## [Records to use]
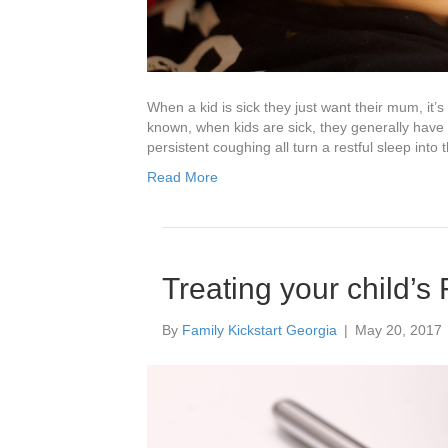
When a kid is sick they just want their mum, it’
known, when kids are sick, they generally have 
persistent coughing all turn a restful sleep into
Read More
Treating your child’s 
By
Family Kickstart Georgia
|
May 20, 2017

## [Task statement]
Write out only what runs from the line holding "persistent coughing all" through the last line of the records, exactly as shown.

## [Result]
persistent coughing all turn a restful sleep into
Read More
Treating your child’s 
By
Family Kickstart Georgia
|
May 20, 2017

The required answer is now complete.